Learning CouchDB showed me that it is different than other NoSQL DBs I had studied so far with respect to sharding and replication:
- It does not have sharding, but rather each server has all the data.
- It has multiple-master (or active-active) configuration, where you can write to any server
- Revision numbers: first, revision numbers start with the change number to the record. Example: 2-de0ea16f8621cbac506d23a0fbbde08a. Therefore, latest changes to any record win (change 2-de0ea16f8621cbac506d23a0fbbde08a wins over 1-7c971bb974251ae8541b8fe045964219).
- MD5: after the change number, there is change MD5. In case concurrent changes to the record occur across two different servers, there's an ASCII comparison to determine which one wins (change 2-de0ea16f8621cbac506d23a0fbbde08a wins over 2-7c971bb974251ae8541b8fe045964219). Of course there's no concept of time here to determine which change happened first, but at least each server is able to pick a winning version deterministically. Using a MD5 hash of the document can be quite helpful to avoid replicating the same change (if the same change was made to the different CouchDB databases).
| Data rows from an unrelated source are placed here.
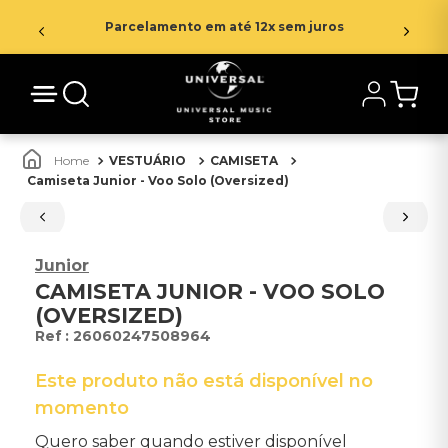
Parcelamento em até 12x sem juros
VESTUÁRIO
CAMISETA
Camiseta Junior - Voo Solo (Oversized)
Junior
CAMISETA JUNIOR - VOO SOLO
(OVERSIZED)
:
26060247508964
Este produto não está disponível no
momento
Quero saber quando estiver disponível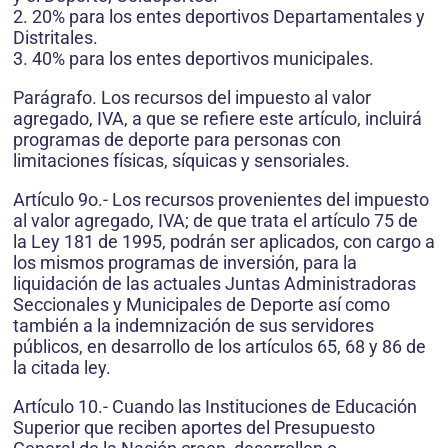
2. 20% para los entes deportivos Departamentales y
Distritales.
3. 40% para los entes deportivos municipales.
Parágrafo. Los recursos del impuesto al valor
agregado, IVA, a que se refiere este artículo, incluirá
programas de deporte para personas con
limitaciones físicas, síquicas y sensoriales.
Artículo 9o.- Los recursos provenientes del impuesto
al valor agregado, IVA; de que trata el artículo 75 de
la Ley 181 de 1995, podrán ser aplicados, con cargo a
los mismos programas de inversión, para la
liquidación de las actuales Juntas Administradoras
Seccionales y Municipales de Deporte así como
también a la indemnización de sus servidores
públicos, en desarrollo de los artículos 65, 68 y 86 de
la citada ley.
Artículo 10.- Cuando las Instituciones de Educación
Superior que reciben aportes del Presupuesto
- Conflict List: besides picking automatically a winning list, any client can know when there were conflicts and do something about - either merging them or picking a different version. That can be done, for instance, using a view that outputs conflict and subscribing to it through the Change API. I understand that this is optional and doesn't stop the system in case of conflicts.
For systems where concurrent updates are not common, this is definitely a valid and good approach. Also, there is conflict avoidance through ETAGs (just like Windows Azure Storage), which goes a long way to avoid conflicts.
My concern with CouchDB and active-active is a prolonged split-brain situation, where 2 or more databases are taking writes to the records (potentially the same). Clients can see inconsistent results if they are hitting these different deployments.
Going a bit further on the Split-Brain scenario, if these databases are used by other downstream components in your system, the same conflict resolution problem may occur on their side, as they could be consuming records from these different databases (that are not resolving conflicts for some time). Reason about all these scenarios can be challenging.
The interesting thing about this is that, if indeed there's a split-brain but clients can talk to all deployments, CouchDB could take write and return an error in case replication is currently not working, so clients could have an embedded logic to try to connect to other CouchDB deployments and do some of this replication, which will keep all the deployment in a sort of consistent state.